1. Method for production of p-cymene from a starting material comprising cyclic monoterpenes and/or terpinenes, wherein the starting material is converted to p-cymene in a liquid phase reaction using an Fe(III)-salt as a catalyst, in the presence of water and at pH 4 or below.

2. Method according to claim 1, wherein the starting material comprises cyclic monoterpenes.

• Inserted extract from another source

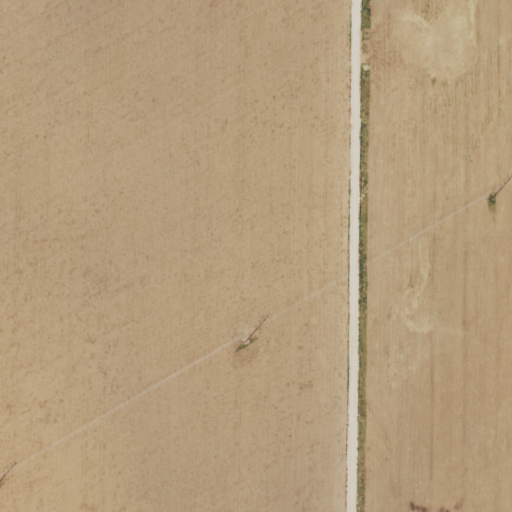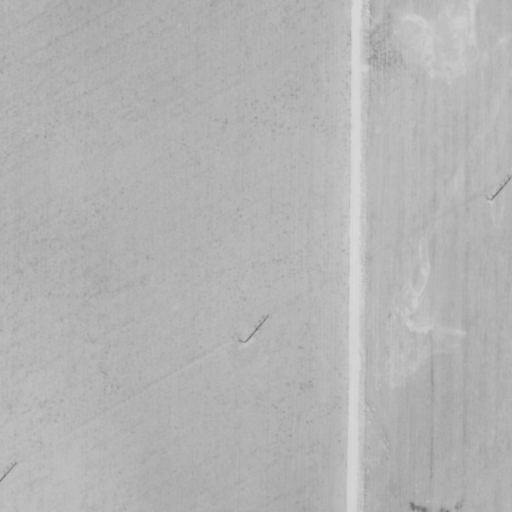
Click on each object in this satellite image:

3. Method according to claim 1 or 2, wherein the catalyst is FeCl3 or FeCl3*6H2O.

4. Method according to any one of claims 1 to 3, wherein the amount of catalyst is between about 20 and about 40 % (w/w) of the total mass of the starting material.

5. Method according to any one of claims 1 to 4, wherein the reaction is performed in the presence of hydrochloric acid.

6. Method according to any one of claims 1 to 5, wherein the reaction is performed at a temperature between about 80 and about 100 °C.

7. Method according to any one of claims 1 to 6, wherein the sulphur content of the starting material is more than 2.5% (w/w).

8. Method according to any one of claims 1 to 7, wherein the starting material is crude sulphate turpentine or TMP turpentine.

9. Method according to claim 1, wherein the starting material comprises terpinenes.

10. Method according to claim 9, wherein the isomerization of the cyclic monoterpenes to terpinenes is performed in a separate process.

11. Method according to claim 9 or 10, wherein the cyclic monoterpenes are isomerized to terpinenes by heating in the presence of aqueous sulphuric acid.

12. Method according to any one of claim 1 to 11, wherein the reaction mixture is diluted with p-cymene.

13. Method according to claim 1, wherein the method comprises the steps of:
i) providing a mixture of cyclic monoterpenes and/or terpinenes, optionally in the presence of a solvent;
ii) treating the mixture of step i) with an Fe(III)-catalyst and aqueous hydrochloric acid;
and iii) isolating the formed p-cymene from the reaction mixture.

14. Method according to claim 13, wherein the catalyst is FeCI3 or FeCI3*6H2O.

15. Method according to claim 13 or 14, wherein the mixture of step i) is treated with an aqueous solution of the Fe(III)-catalyst.

16. Method according to any one of claims 13 to 15, wherein the isomerization and oxidation reactions are performed in two different processes and the starting material in step i) is a mixture of terpinenes as obtained in the isomerization reaction.

17. p-Cymene obtained by the method according to any one of claims 1-16.

18. Use of an Fe(III)-salt as a catalyst in a method for converting cyclic monoterpenes and/or terpinenes to p-cymene, wherein the conversion is achieved in the presence of water and at pH 4 or below.